Jockgrim (kobinet) Zur gestrigen Abschlusssitzung der Arbeitsgruppe Bundesteilhabegesetz im Bundesministerium für Arbeit und Soziales hoben der Verein Mobil mit Behinderung (MMB) und das Forum selbstbestimmter Assistenz behinderter Menschen (ForseA) noch einmal die große Bedeutung eines wirklich guten Bundesteilhabegesetzes hervor. Im März hatten der MMB und ForseA eine gemeinsame Erklärung abgegeben, der sich mittlerweile weitere Vereine angeschlossen haben.

Darin machen die Verbände darauf aufmerksam, dass insbesondere die Regelungen im Sozialgesetzbuch XII staatliche Diskriminierungen darstellten, die zwingend abzustellen seien. Die Standards der UN-Behindertenrechtskonvention und aktuelle Rechtsprechungen zum Gleichheitsgrundsatz würden von Ämtern und Behörden weitestgehend ignoriert. "Menschen mit Handicap, die staatliche Unterstützung in Anspruch nehmen müssen, um behinderungsbedingte Nachteile ausgleichen zu können, kämpfen teilweise jahrelang, auch gerichtlich, gegen Ablehnungsbescheide. Das ist absolut unwürdig und raubt den Betroffenen wertvolle Lebenszeit", erklärte der MMB-Vereinsvorsitzende Heinrich Buschmann. "Die Ablehnungsbegründungen sind teilweise haarsträubend realitätsfern und erschließen sich dem so genannten gesunden Menschenverstand nicht. Sie wirken vollkommen willkürlich."

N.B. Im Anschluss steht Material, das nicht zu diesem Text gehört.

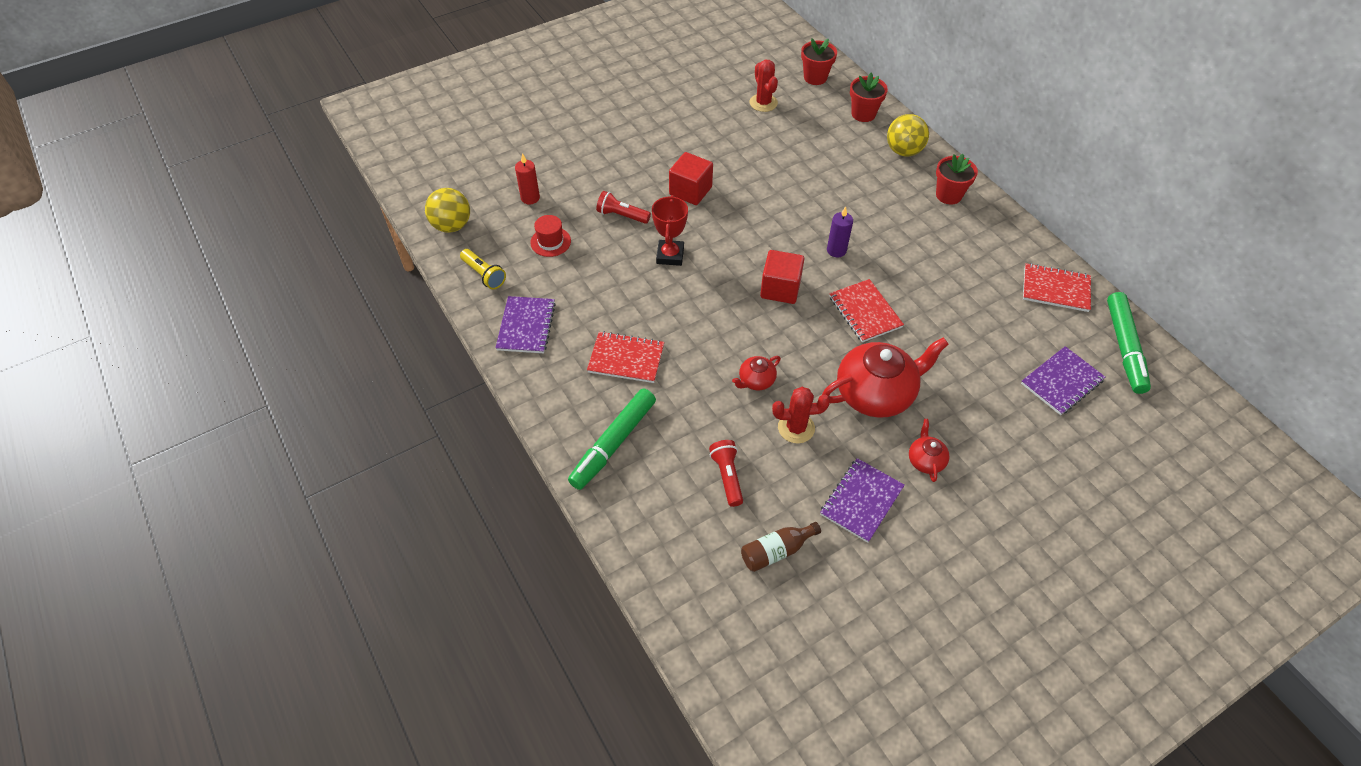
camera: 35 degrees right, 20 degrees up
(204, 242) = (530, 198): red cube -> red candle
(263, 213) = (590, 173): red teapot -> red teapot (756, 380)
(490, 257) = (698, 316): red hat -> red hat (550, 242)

"Behinderte Menschen müssen ihr Einkommen und Vermögen offenlegen, sogar dann, wenn sie ihr Einkommen selbst erwirtschaften. Sie sind gläserne Bürgerinnen und Bürger allein aufgrund der Tatsache, dass sie eine Behinderung haben. Ihre Partnerinnen, Partner und Familien werden gleich mit diskriminiert", ergänzte Gerhard Bartz, Vorsitzender von ForseA. Nicht zuletzt aufgrund einer Entscheidung des Bundesverfassungsgerichts vom Oktober 2014 seien die Kostenträger unverzüglich dazu verpflichtet, gesetzliche Regelungen auf ihre diskriminierende Wirkung hin zu überprüfen. Der Gesetzgeber müsse seine Haushaltsschonenden Verzögerungen aufgeben, denn "eine Benachteiligung" liege auch vor, "wenn die Lebenssituation von Menschen mit Behinderung im Vergleich zu derjenigen nicht behinderter Menschen durch gesetzliche Regelungen verschlechtert wird, die ihnen Entfaltungs- und Betätigungsmöglichkeiten vorenthalten, welche anderen offenstehen." (Beschluss vom 10. Oktober 2014 - 1 BvR 856/13)

Der Verein Mobil mit Behinderung, ForseA und weitere Vereine fordern daher das Ende der gesetzlichen Enteignungen als Begleiterscheinung der von Menschen mit Handicap in Anspruch genommenen Rechte auf Nachteilsausgleiche. Außerdem müsse das generelle staatliche Bestreben, Bedarfe herunter zu verhandeln, unbedingt eingestellt und Verhandlungen auf Augenhöhe ermöglicht werden.